D4RT (Dynamic 4D Reconstruction and Tracking) is a unified AI model from Google DeepMind that reconstructs dynamic 4D scenes (3D space plus time) from monocular video, disentangling camera and object motion efficiently.
When was D4RT announced?
D4RT was introduced by Google DeepMind on January 22, 2026, via their official blog post.
Is D4RT open-source or publicly available?
No, D4RT is currently a research model with no code, weights, or public demo released; only the technical report and project page are available.
How fast is D4RT compared to previous methods?
It processes one-minute videos in about 5 seconds on a single TPU, up to 300x faster than prior state-of-the-art approaches.
What tasks does D4RT support?
It enables all-pixels 3D tracking, point cloud reconstruction, camera pose estimation, and long-term prediction through a single query interface.

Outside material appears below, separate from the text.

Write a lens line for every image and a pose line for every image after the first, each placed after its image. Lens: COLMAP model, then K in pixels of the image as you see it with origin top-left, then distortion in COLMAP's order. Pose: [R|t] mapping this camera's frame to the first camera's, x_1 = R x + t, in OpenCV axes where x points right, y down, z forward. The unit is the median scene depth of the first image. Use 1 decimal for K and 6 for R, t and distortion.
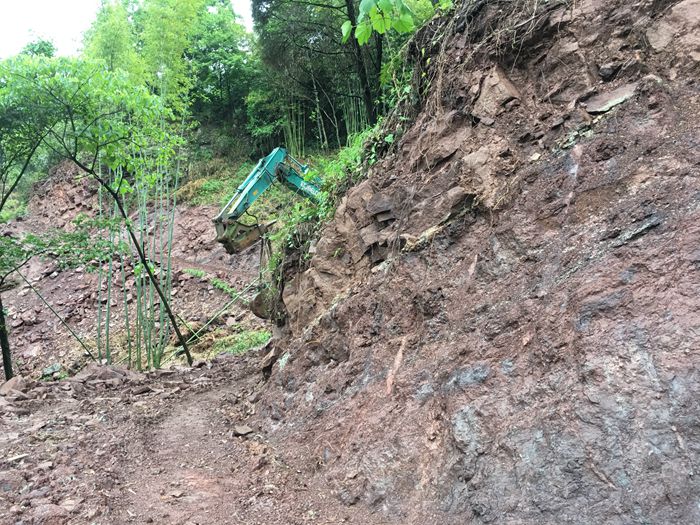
lens RADIAL K [[613.8, 0, 350.0], [0, 613.8, 262.5], [0, 0, 1]] dist [0.044956, -0.007003]
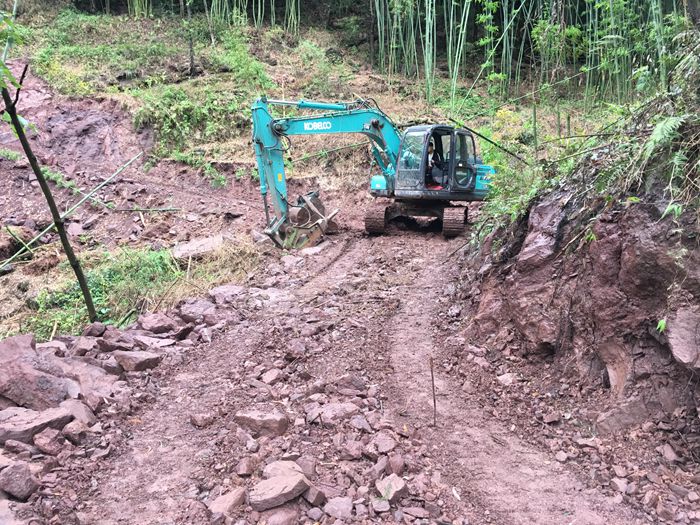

What are D4RT’s main applications?
Primarily robotics (dynamic navigation/manipulation), augmented reality (low-latency scene understanding), and advancing AI world models for physical perception.
What benchmarks does D4RT excel on?
It achieves SOTA on MPI Sintel (complex motion), Aria Digital Twin (ego-motion/occlusions), and RE10k (diverse scenes) for 4D reconstruction and tracking.
Who developed D4RT?
D4RT was developed by Google DeepMind researchers Guillaume Le Moing and Mehdi S. M. Sajjadi.